Gudimallam is one of many small villages in a valley of Eastern Ghats of India that passes through Kalahasti and Kuppam. These Ghats along with small rivers originating in these rocky hills and mountains stretch along the eastern coast of India. The village Gudimallam is surrounded by agricultural fields irrigated by the waters of river Swarnamukhi located about 1 km northwest of the village and one that originates in Chandragiri hills. The valley is punctuated by forested Tirumala and Horsely hills rich in trapezoid rock called Tirupati Khandolite, a rock that was historically the building material for several temples in Gudimallam and many more in the Kalahasti and Chittoor region.

Gudimallam and nearby valley and hills of the Kalahasti region have had a long history of human habitation. These have included the souras, koyas, sugalis, chenchus, kuruas and others. Archaeological and epigraphical studies suggest that Gudimallam Lingam, one of the oldest Shiva Linga in the world is in the Parasuramesvara temple, one of the temples in Gudimallam. The Lingam has been variously dated between 3rd-century BCE and 2nd-century CE. Further, around this same lingam, the site had a brick apsidal temple by about the 2nd or 3rd-century CE, which was in later centuries rebuilt and expanded many times as evidenced by several inscriptions on its walls.

Data for review >>
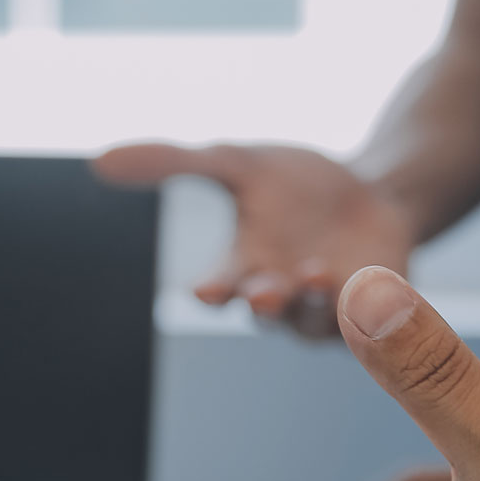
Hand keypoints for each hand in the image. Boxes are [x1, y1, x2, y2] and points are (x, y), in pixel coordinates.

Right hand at [94, 143, 415, 337]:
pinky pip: (376, 319)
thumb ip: (171, 163)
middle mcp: (282, 297)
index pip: (220, 287)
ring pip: (319, 319)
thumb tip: (98, 161)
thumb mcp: (234, 162)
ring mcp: (331, 307)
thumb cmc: (292, 187)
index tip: (203, 291)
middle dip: (265, 302)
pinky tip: (375, 281)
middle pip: (267, 311)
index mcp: (243, 268)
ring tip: (318, 272)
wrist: (373, 192)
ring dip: (316, 300)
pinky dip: (373, 304)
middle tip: (264, 293)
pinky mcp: (381, 307)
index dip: (212, 290)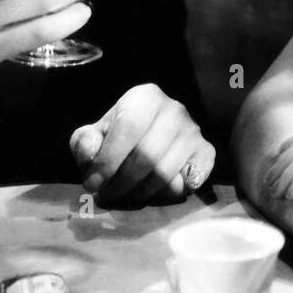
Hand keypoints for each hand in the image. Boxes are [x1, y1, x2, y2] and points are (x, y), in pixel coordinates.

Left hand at [69, 83, 214, 206]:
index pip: (128, 127)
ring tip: (128, 194)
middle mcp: (175, 110)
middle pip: (147, 156)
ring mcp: (194, 131)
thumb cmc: (120, 134)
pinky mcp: (206, 152)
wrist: (151, 131)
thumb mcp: (96, 134)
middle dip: (122, 182)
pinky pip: (192, 180)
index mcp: (146, 97)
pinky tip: (159, 189)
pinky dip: (174, 191)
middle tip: (108, 195)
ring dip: (142, 192)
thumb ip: (85, 142)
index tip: (93, 184)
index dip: (108, 160)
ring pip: (166, 173)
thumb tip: (90, 153)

Assigned task >>
In the Gudimallam passage, what rock from the Tirumala and Horsely hills served as building material for temples in the area?

Response area >>
Tirupati Khandolite, a trapezoid rock.